Corsie a ostacoli

LA SANITÀ italiana si regge sugli sforzi del personale medico, paramedico e volontario che persevera nella missione nonostante tutto. E per tutto intendo i rischi di rivalse, le strutture fatiscenti, le pastoie dei baroni e ogni altra difficoltà che viene interposta tra chi sta male e chi ha il compito di salvargli la vita. Eppure, ancora oggi, i ricercatori e gli operatori italiani sono apprezzati ovunque. Almeno sino a che, esausti, non infilano le loro capacità in una valigia ed espatriano alla ricerca della giusta considerazione. Vero anche che i casi di buona sanità fanno poca notizia. Eppure conosco tanta gente che deve la vita alla professionalità del personale sanitario. Una cosa sembrava funzionare nell’Italia della malasanità ed era il servizio di pronto intervento. Per scimmiottare i Paesi evoluti abbiamo creato il numero unico, infilando un filtro perditempo in emergenze nelle quali anche una manciata di secondi può salvare la vita.

Speriamo migliori, anche se il calvario non si esaurisce nell’attesa di un’ambulanza: mi chiedo come facciano gli operatori del pronto soccorso a operare con la tranquillità necessaria in un ambiente che quotidianamente si trasforma in una bolgia di vitali emergenze.
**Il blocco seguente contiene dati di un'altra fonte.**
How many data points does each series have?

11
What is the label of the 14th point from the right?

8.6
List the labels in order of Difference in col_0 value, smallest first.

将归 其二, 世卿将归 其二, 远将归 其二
Pensate ancora ai macchinari malfunzionanti, a quelli salvavita acquistati grazie a intrallazzi e spintarelle, alla carenza igienica delle sale operatorie. Pensate ai topi in corsia e ai corridoi affollati di degenti. Eppure i costi del sistema sanitario nazionale sono esorbitanti. Mi auguro che qualche politico capace ci metta presto mano per riconoscere ai tanti missionari che lavorano nel comparto le soddisfazioni che meritano. Se non altro perché hanno tenuto in piedi la baracca con ogni tempo. Almeno sino a quando non smetteranno di considerare il compito di salvare vite umane come una missione e incominceranno a trattare il loro lavoro come il passaggio burocratico necessario per smistare le chiamate d’emergenza.